• [Directions for this task] Pick every line from the data below that contains the string "lines" and copy it.

• [Listed records]
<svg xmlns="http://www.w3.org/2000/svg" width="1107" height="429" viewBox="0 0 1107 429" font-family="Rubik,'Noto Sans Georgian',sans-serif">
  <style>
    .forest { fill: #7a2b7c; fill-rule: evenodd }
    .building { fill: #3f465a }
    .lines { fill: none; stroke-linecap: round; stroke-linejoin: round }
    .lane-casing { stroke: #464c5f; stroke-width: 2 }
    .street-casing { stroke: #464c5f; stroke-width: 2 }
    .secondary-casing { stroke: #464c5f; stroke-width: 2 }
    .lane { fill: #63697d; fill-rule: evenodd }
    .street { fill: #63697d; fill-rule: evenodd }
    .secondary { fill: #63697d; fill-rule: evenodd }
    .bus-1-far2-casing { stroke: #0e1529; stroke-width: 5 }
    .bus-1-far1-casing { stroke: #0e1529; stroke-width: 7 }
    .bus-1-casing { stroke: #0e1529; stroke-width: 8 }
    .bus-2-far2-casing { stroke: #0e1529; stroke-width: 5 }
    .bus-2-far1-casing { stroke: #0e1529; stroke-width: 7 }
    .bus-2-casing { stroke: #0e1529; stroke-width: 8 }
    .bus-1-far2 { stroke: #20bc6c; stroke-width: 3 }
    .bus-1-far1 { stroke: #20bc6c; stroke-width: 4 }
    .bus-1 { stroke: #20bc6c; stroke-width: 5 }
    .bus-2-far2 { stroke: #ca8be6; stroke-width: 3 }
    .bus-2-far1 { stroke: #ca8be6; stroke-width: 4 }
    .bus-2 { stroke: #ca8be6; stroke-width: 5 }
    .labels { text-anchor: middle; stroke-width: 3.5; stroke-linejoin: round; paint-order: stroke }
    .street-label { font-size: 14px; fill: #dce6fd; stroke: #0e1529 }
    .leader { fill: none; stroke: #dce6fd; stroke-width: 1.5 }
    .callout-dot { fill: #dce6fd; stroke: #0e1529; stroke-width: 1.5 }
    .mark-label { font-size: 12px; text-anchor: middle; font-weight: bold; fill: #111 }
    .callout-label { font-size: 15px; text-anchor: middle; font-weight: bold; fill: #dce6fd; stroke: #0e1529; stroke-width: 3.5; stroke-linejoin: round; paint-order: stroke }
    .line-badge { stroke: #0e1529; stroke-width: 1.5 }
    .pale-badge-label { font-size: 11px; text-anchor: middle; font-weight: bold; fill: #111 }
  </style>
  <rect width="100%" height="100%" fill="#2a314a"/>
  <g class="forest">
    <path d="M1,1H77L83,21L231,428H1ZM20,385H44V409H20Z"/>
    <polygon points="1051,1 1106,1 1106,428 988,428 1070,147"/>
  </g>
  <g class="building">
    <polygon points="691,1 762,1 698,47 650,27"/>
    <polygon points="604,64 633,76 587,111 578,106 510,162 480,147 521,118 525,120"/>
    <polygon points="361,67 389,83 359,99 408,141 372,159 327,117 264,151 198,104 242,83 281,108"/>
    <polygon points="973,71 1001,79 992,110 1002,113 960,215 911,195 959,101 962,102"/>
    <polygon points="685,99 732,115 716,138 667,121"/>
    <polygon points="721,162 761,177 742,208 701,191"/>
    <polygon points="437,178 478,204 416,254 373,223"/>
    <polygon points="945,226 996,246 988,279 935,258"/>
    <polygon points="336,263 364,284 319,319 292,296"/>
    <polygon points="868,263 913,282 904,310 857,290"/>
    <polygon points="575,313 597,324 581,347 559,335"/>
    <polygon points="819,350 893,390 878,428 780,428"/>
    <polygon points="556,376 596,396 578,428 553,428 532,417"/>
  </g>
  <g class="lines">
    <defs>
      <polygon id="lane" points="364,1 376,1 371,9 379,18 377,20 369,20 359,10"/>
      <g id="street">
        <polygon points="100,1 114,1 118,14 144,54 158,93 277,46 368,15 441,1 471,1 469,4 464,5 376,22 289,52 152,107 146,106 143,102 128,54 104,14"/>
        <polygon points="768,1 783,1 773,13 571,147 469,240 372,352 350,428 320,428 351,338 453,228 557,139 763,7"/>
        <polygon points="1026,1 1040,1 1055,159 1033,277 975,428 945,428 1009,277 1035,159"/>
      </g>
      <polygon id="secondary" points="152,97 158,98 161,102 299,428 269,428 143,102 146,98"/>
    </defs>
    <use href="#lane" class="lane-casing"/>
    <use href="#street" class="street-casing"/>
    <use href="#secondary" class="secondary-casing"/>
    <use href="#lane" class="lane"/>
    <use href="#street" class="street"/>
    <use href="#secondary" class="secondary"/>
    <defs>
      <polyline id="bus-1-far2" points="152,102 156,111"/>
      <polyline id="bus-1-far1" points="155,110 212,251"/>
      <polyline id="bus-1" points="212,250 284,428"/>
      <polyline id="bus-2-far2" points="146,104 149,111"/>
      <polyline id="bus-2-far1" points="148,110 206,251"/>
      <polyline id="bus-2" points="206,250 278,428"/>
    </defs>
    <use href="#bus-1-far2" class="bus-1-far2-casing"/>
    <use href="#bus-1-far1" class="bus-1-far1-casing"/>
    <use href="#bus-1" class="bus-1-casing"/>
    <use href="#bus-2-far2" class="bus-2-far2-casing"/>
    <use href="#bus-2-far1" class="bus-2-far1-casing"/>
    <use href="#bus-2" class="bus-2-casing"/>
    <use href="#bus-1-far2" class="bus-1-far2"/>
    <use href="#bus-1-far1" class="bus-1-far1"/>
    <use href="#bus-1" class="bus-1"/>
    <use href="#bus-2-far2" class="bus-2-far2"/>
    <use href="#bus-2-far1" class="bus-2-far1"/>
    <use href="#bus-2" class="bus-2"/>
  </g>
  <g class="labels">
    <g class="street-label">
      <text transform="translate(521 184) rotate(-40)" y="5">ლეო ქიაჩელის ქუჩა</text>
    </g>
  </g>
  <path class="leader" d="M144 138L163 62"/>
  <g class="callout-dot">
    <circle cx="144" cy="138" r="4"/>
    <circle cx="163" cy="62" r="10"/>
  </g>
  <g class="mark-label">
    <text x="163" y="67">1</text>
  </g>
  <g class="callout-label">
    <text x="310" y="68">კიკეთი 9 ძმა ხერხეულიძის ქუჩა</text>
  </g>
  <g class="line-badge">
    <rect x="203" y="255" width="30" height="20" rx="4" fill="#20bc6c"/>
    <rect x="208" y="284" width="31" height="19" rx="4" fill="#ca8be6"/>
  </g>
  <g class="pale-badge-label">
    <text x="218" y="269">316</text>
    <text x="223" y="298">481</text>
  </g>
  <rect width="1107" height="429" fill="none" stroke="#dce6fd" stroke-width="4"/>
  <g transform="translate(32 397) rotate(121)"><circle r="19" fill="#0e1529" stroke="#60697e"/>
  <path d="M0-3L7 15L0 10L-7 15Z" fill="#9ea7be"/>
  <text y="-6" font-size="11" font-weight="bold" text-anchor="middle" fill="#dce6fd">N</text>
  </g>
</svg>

• [Solution to this task]
    .lines { fill: none; stroke-linecap: round; stroke-linejoin: round }
  <g class="lines">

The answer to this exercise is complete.